Les six chercheurs qui participent ce numéro sont d'accord sur la place cruciale de l'information dans le processus, mais ils s'accordent aussi, dans des perspectives et avec des arguments différents, pour dire que la réponse ne peut plus se limiter des recettes standardisées ou à une rhétorique rassurante.
Didier Heiderich et Natalie Maroun assènent le premier coup aux vieilles certitudes : la communication de crise est morte au moment où elles suscite une telle mode (et un tel business) : elle se heurte au mur de l'incrédulité de masse. Il ne suffit plus de lancer des messages convaincants sur un public cible, comme on tire des missiles, mais il s'agit de construire une relation complexe et durable avec des destinataires et partenaires.
Puis Éric Delbecque nous décrit une situation où la crise devient quasiment la norme et la routine l'exception, les raisons pour lesquelles nos sociétés sont si crisogènes.
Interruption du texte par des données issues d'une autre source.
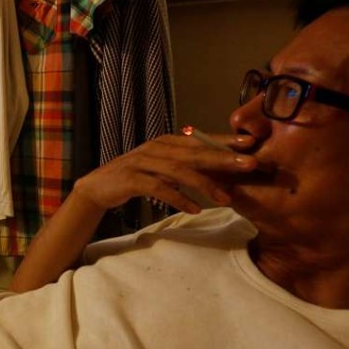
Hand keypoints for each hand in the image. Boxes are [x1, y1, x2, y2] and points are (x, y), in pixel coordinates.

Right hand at [73, 133, 259, 213]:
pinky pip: (159, 188)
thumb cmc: (135, 177)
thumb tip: (219, 167)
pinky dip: (178, 198)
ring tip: (226, 199)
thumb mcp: (161, 167)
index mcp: (165, 142)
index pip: (200, 139)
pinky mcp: (131, 179)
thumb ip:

Mais aussi le bizarre mécanisme par lequel la réponse à la crise demande surtout un art de gérer paisiblement et en temps de paix l'art de la mobilisation.
Emmanuel Bloch soulève, lui, le problème des réseaux sociaux qui accélèrent la contagion des inquiétudes et fournissent de remarquables outils aux acteurs faibles et dispersés dans l'affrontement avec les entreprises et les institutions à propos de la gravité et de la responsabilité des crises. Quand ils ne les déclenchent pas.
L'interview de Gérald Bronner porte sur un paradoxe des réseaux sociaux : s'ils favorisent le pluralisme et démultiplient les procédures de vérification, ils encouragent aussi la crédulité, les dérives vers les interprétations les plus extrêmes et l'isolement dans des bulles d'information, donc la confirmation des préjugés le plus faux et les plus alarmants.
Enfin, Éric Schmidt, à propos de la crise politique rappelle combien elle reflète les différences de nos valeurs et de nos interprétations de la réalité. Nous ne traduisons pas la crise dans les mêmes termes - et donc risquons sans cesse de l'aggraver-
Autre manière de confirmer que la résolution de la crise passe par l'acceptation de l'altérité et de la complexité.